◆ **Dataset excerpts**
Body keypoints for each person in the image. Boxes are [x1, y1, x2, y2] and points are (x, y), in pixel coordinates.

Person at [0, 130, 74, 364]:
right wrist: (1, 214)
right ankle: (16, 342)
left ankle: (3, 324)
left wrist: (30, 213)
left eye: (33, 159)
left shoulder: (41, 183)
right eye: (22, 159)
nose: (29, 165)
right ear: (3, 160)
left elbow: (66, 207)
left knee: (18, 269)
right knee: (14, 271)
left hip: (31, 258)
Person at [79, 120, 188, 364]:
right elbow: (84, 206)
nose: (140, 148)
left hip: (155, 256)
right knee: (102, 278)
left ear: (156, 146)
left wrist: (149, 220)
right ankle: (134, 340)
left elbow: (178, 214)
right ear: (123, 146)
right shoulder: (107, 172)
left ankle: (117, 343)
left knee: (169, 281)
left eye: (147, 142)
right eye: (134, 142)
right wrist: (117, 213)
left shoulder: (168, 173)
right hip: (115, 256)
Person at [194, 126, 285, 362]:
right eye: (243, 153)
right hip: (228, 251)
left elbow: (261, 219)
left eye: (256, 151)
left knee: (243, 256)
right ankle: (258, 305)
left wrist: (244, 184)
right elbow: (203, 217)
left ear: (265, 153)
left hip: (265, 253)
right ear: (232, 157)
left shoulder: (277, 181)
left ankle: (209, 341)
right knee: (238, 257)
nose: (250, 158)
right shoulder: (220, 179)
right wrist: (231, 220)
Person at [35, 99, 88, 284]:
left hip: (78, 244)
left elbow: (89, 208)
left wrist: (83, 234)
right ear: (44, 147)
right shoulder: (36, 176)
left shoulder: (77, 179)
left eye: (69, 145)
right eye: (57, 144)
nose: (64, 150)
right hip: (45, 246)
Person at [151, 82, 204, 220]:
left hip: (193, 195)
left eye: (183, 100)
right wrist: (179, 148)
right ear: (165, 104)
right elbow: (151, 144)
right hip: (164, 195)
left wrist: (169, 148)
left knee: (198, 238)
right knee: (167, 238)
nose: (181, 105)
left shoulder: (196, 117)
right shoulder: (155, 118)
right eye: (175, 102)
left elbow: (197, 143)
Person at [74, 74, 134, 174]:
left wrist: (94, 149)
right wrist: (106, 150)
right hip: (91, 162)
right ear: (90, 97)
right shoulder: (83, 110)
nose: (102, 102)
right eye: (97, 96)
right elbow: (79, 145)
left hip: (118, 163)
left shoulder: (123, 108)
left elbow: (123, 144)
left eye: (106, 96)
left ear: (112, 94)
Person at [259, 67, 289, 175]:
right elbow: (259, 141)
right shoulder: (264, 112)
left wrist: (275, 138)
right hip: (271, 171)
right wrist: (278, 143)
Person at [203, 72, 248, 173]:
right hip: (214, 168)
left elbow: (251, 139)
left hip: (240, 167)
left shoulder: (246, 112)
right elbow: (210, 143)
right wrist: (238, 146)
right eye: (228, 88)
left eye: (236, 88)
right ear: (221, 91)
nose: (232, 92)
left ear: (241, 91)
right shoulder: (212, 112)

◆ **Requirement**
Looking back over the data above, restate word for word the lines that begin at the line with "right hip: (228, 251)" and end at the line with "left elbow: (251, 139)", inclusive.

◆ **Response to this task**
right hip: (228, 251)
left elbow: (261, 219)
left eye: (256, 151)
left knee: (243, 256)
right ankle: (258, 305)
left wrist: (244, 184)
right elbow: (203, 217)
left ear: (265, 153)
left hip: (265, 253)
right ear: (232, 157)
left shoulder: (277, 181)
left ankle: (209, 341)
right knee: (238, 257)
nose: (250, 158)
right shoulder: (220, 179)
right wrist: (231, 220)
Person at [35, 99, 88, 284]:
left hip: (78, 244)
left elbow: (89, 208)
left wrist: (83, 234)
right ear: (44, 147)
right shoulder: (36, 176)
left shoulder: (77, 179)
left eye: (69, 145)
right eye: (57, 144)
nose: (64, 150)
right hip: (45, 246)
Person at [151, 82, 204, 220]:
left hip: (193, 195)
left eye: (183, 100)
right wrist: (179, 148)
right ear: (165, 104)
right elbow: (151, 144)
right hip: (164, 195)
left wrist: (169, 148)
left knee: (198, 238)
right knee: (167, 238)
nose: (181, 105)
left shoulder: (196, 117)
right shoulder: (155, 118)
right eye: (175, 102)
left elbow: (197, 143)
Person at [74, 74, 134, 174]:
left wrist: (94, 149)
right wrist: (106, 150)
right hip: (91, 162)
right ear: (90, 97)
right shoulder: (83, 110)
nose: (102, 102)
right eye: (97, 96)
right elbow: (79, 145)
left hip: (118, 163)
left shoulder: (123, 108)
left elbow: (123, 144)
left eye: (106, 96)
left ear: (112, 94)
Person at [259, 67, 289, 175]:
right elbow: (259, 141)
right shoulder: (264, 112)
left wrist: (275, 138)
right hip: (271, 171)
right wrist: (278, 143)
Person at [203, 72, 248, 173]:
right hip: (214, 168)
left elbow: (251, 139)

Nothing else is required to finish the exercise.